We have to get to some serious stuff today, but before we do, I want to take a second to acknowledge what happened in Detroit last night. A guy hit his 40th home run of the season...and struck out his 120th batter of the season.

The Shohei Ohtani comp has always been Babe Ruth, but even Ruth never did those things in the same season. As I wrote back in June, Ruth was a true two-way player for a bit more than a year, stretching over parts of 1918 and 1919. That 1919 season is the closest comp in history for what Ohtani is doing. Ruth led the AL in home runs, total bases, and slugging percentage, just as Ohtani is doing. He threw 133 innings with a 2.97 ERA and a 3.58 FIP, Ohtani is at 100 innings with a 2.79 ERA and a 3.19 FIP.

**Supplied entries**
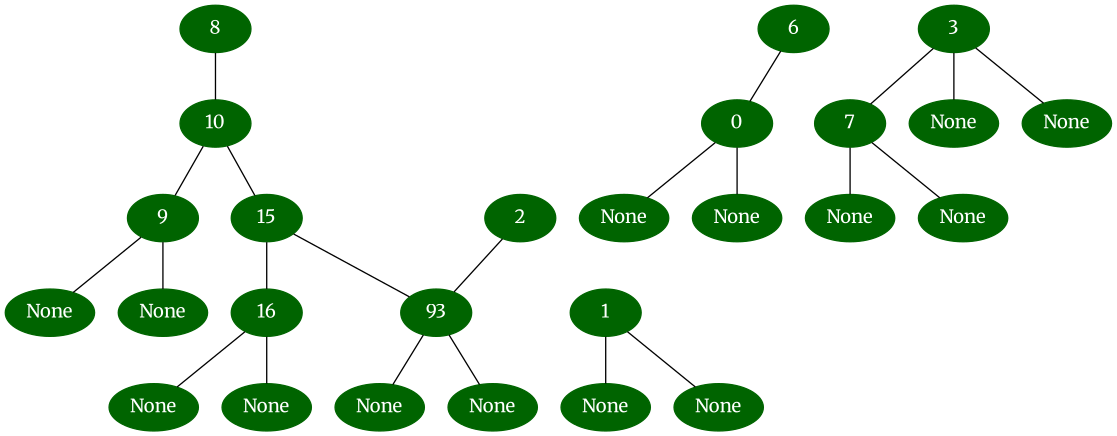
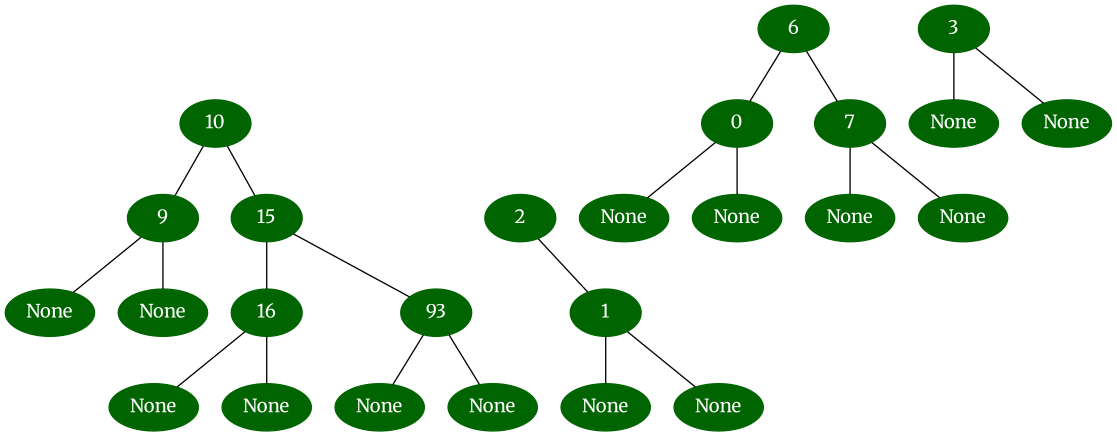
  graph {
    fontname=Merriweather
    node [color=darkgreen fontcolor=white fontname=Merriweather style=filled]
    edge [fontname=Merriweather]
-   n1 [label=8]
    n2 [label=10]
    n3 [label=9]
    n4 [label=15]
    n5 [label=2]
    n6 [label=1]
    n7 [label=6]
    n8 [label=0]
    n9 [label=7]
    n10 [label=None]
    n11 [label=None]
    n12 [label=3]
    n13 [label=None]
    n14 [label=None]
    n15 [label=None]
    n16 [label=None]
    n17 [label=None]
    n18 [label=None]
    n19 [label=None]
    n20 [label=None]
    n21 [label=16]
    n22 [label=93]
    n23 [label=None]
    n24 [label=None]
    n25 [label=None]
    n26 [label=None]
-   n1 -- n2
    n2 -- n3
    n2 -- n4
    n3 -- n19
    n3 -- n20
    n4 -- n21
    n4 -- n22
-   n5 -- n22
+   n5 -- n6
    n6 -- n10
    n6 -- n11
    n7 -- n8
-   n12 -- n9
+   n7 -- n9
    n8 -- n15
    n8 -- n16
    n9 -- n17
    n9 -- n18
    n12 -- n13
    n12 -- n14
    n21 -- n23
    n21 -- n24
    n22 -- n25
    n22 -- n26
  }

**Set exercise 1**
Answer these from the text on Shohei Ohtani and Babe Ruth, one line each:
(a) In which city did the event mentioned at the start happen?
(b) Over which seasons was Ruth a true two-way player?
(c) How many innings has Ohtani thrown?
**Set exercise 2**
From the text on Shohei Ohtani and Babe Ruth, return the passage starting at "We have to get" and ending at "a 3.19 FIP.".
**Set exercise 3**
Take the text on Shohei Ohtani and Babe Ruth further, continuing from its last sentence.

**Result 1**
(a) Detroit
(b) Parts of 1918 and 1919
(c) 100

**Result 2**
We have to get to some serious stuff today, but before we do, I want to take a second to acknowledge what happened in Detroit last night. A guy hit his 40th home run of the season...and struck out his 120th batter of the season.

The Shohei Ohtani comp has always been Babe Ruth, but even Ruth never did those things in the same season. As I wrote back in June, Ruth was a true two-way player for a bit more than a year, stretching over parts of 1918 and 1919. That 1919 season is the closest comp in history for what Ohtani is doing. Ruth led the AL in home runs, total bases, and slugging percentage, just as Ohtani is doing. He threw 133 innings with a 2.97 ERA and a 3.58 FIP, Ohtani is at 100 innings with a 2.79 ERA and a 3.19 FIP.

**Result 3**
I never believed I would see a player who could be both a great hitter and a great pitcher in the major leagues at the same time. The game has evolved so far in the century since Ruth peaked that it seemed impossible. Ohtani’s first three years in the majors, in which he was a decent hitter and an injured pitcher, only reinforced that belief. Even in April, when Ohtani was walking or hitting a quarter of the batters he faced, I didn’t think he could do this. Since a May 5 start in which he walked six men, however, Ohtani has a 90/20 K/BB and a 6% walk rate.

I don’t know what next week or next month or next year holds. I just know that I’m watching a baseball player be both the top slugger in his league, with good speed, and start once a week with excellent control and above-average results. Even writing that sentence sends a little jolt up my spine. Shohei Ohtani is having one of the best years of any athlete we’ve ever seen.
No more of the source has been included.